Embora a isenção represente perda de arrecadação direta do imposto retido na fonte, o professor avalia que o efeito é compensado pelo aumento do consumo. “Ao consumir, as famílias pagam impostos indiretos, como ICMS e ISS. Ou seja, deixa-se de arrecadar por um lado, mas há um reequilíbrio pela via do consumo”, explica.
“É uma política muito positiva para economias com alta propensão marginal ao consumo, como a nossa”, resume, destacando que a medida é especialmente adequada às características estruturais de Alagoas.
Mais renda, melhor qualidade de vida
Na prática, a mudança significa mais fôlego no orçamento das famílias. “Antes, a pessoa trabalhava o mês inteiro e já tinha uma parte do salário comprometida com o IR. Agora, esse dinheiro sobra no fim do mês”, resume.
E esse excedente tende a melhorar a qualidade de vida. “Pode ser usado para comprar um remédio, ampliar a cesta básica, pagar o material escolar, ir a um show, ao estádio ou arcar com o aumento do aluguel. Existe uma demanda reprimida muito grande nessa faixa de renda”, afirma.
Para o economista, o efeito final é claro. “Você estimula o circuito da renda local com base no aumento da renda líquida disponível, não no crédito ou no endividamento. Por isso, vejo essa política com bons olhos, especialmente para Alagoas, onde o comércio e os serviços são o coração da economia”.

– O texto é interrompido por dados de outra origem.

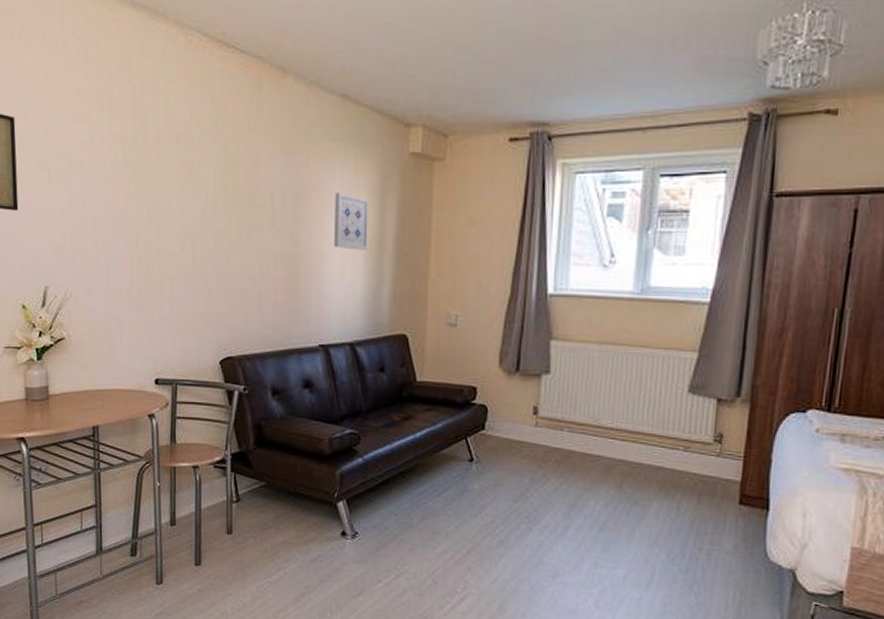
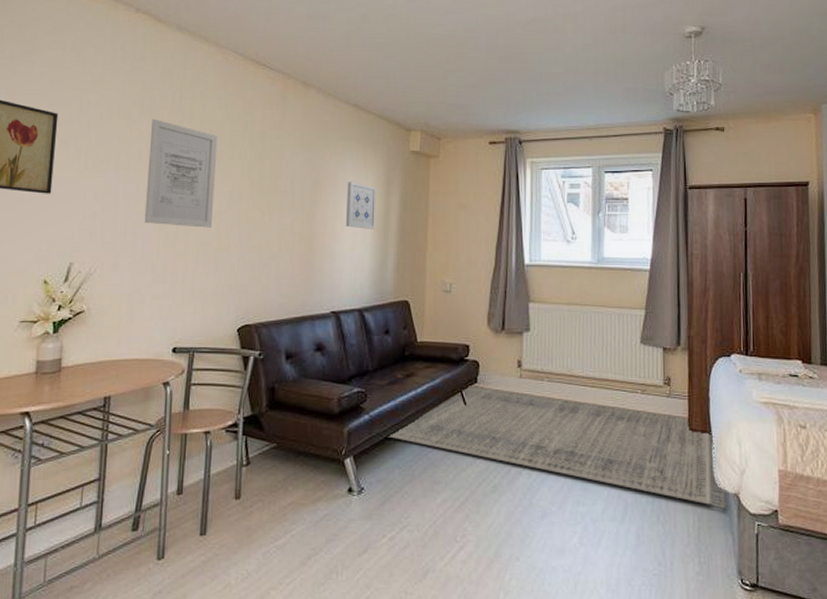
wall art: none [112,120,187,248] -> present [144,119,218,228]
rug: none [383,432,781,585] -> present [388,386,729,509]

Avanço importante, mas ainda insuficiente
A redução gradual do imposto para quem ganha até R$ 7.350 é vista pelo pesquisador como passo um relevante, porém limitado. “Não é suficiente para corrigir a defasagem histórica da tabela do Imposto de Renda, mas é um avanço muito importante”, avalia.
O docente lembra que o sistema tributário brasileiro tem raízes na década de 1960 e permanece marcado pela regressividade. “O Brasil arrecada muito sobre consumo e pouco sobre renda e patrimônio. Quem mais paga proporcionalmente são os pobres e a classe média”, critica.
Nesse contexto, a ampliação da isenção é parte de um movimento maior. “A ideia é modificar a pirâmide arrecadatória, direcionando mais impostos para o topo da renda, com tributação progressiva sobre grandes salários e dividendos”, finaliza.
Lei foi sancionada ano passado
O presidente Luiz Inácio Lula da Silva (PT) sancionou, em 26 de novembro de 2025, a Lei 15.270, que ampliou a isenção do Imposto de Renda da Pessoa Física (IRPF) para quem recebe até R$ 5 mil por mês. A medida também prevê descontos para quem ganha até R$ 7.350 mensais e aumenta a tributação sobre rendas mais altas, sendo publicada no Diário Oficial da União no dia seguinte.
Para equilibrar a arrecadação, a norma elevou a tributação sobre pessoas com renda anual superior a R$ 600 mil, atingindo cerca de 140 mil contribuintes de alta renda de forma gradual, com alíquota máxima de 10%. Segundo o governo, a medida não comprometeu as contas públicas, não exigiu cortes de gastos e não interferiu na oferta de serviços à população.